Kemiskinan Merampas Sekolah Tiga Bocah Sidoarjo
- 13 Jan 2026 10:48 WIB
- Surabaya
KBRN, Sidoarjo: Kisah pilu dialami tiga anak di Kabupaten Sidoarjo yang terancam kehilangan masa depan akibat himpitan ekonomi dan persoalan keluarga. MFZ (11), GPK (7), BG (3) kini hidup menumpang di rumah kakek-nenek mereka dengan kondisi serba kekurangan, bahkan sehari-hari harus mengonsumsi nasi aking atau karak untuk bertahan hidup.
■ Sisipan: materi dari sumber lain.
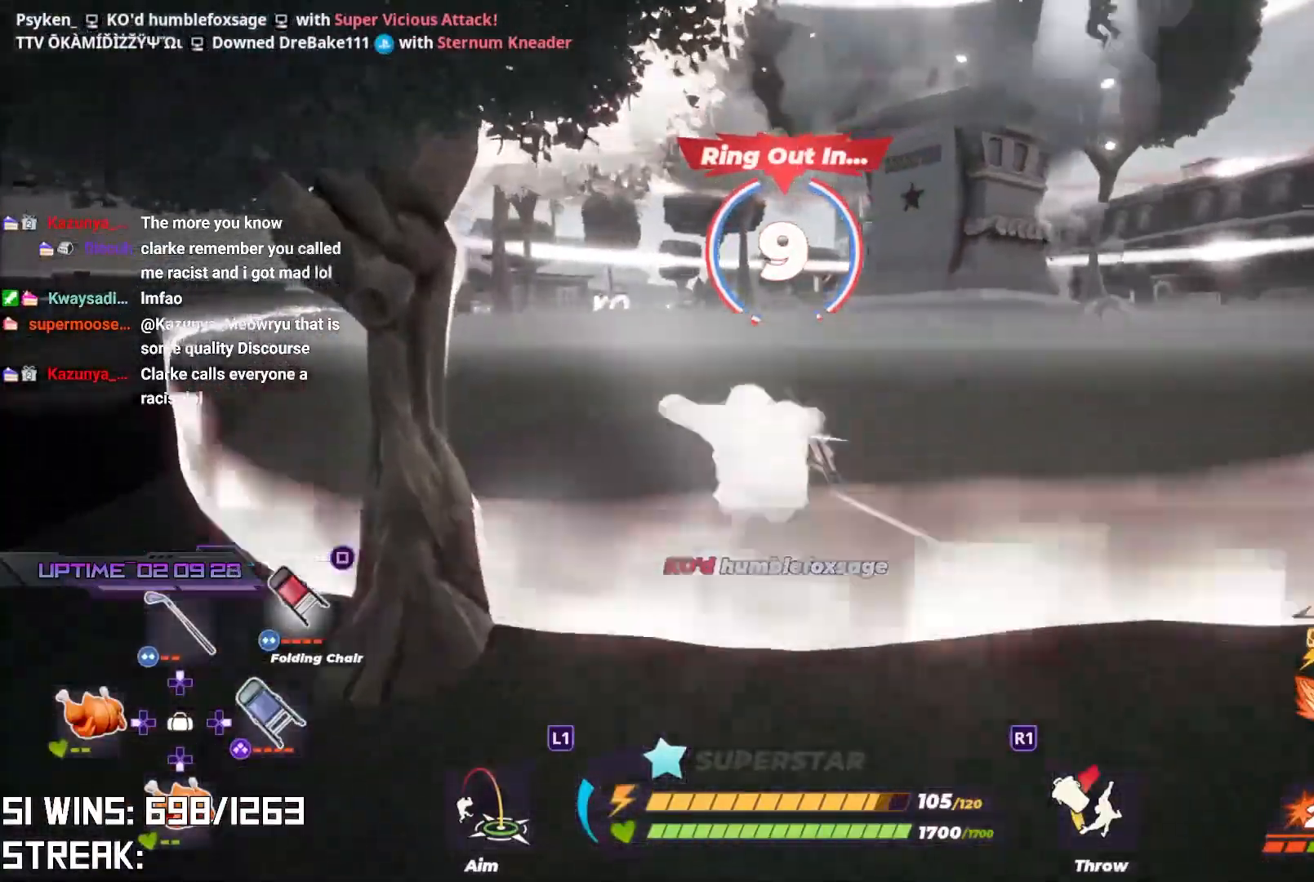
{"dt_ms": 500, "buttons": [], "left_stick": "up", "right_stick": "center", "events": [[200, "right_stick", "center"], [217, "L2", "down"], [267, "left_stick", "up"], [433, "L2", "up"]]}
Ketiganya berasal dari Dusun Keling, Desa Jumputrejo, Kecamatan Sukodono, namun sejak sekitar satu tahun terakhir tinggal bersama kakek mereka, Jauri (63), dan nenek Sumarsih (60) di Dusun Maju RT 02 RW 01, Desa Tenggulunan, Kecamatan Candi.
Di rumah sederhana yang jauh dari kata layak itu, lima orang harus bertahan dengan penghasilan sekitar Rp30 ribu per hari dari pekerjaan Sumarsih sebagai buruh rumah tangga, sementara Jauri tak lagi mampu bekerja karena menderita pengapuran pada kedua kakinya.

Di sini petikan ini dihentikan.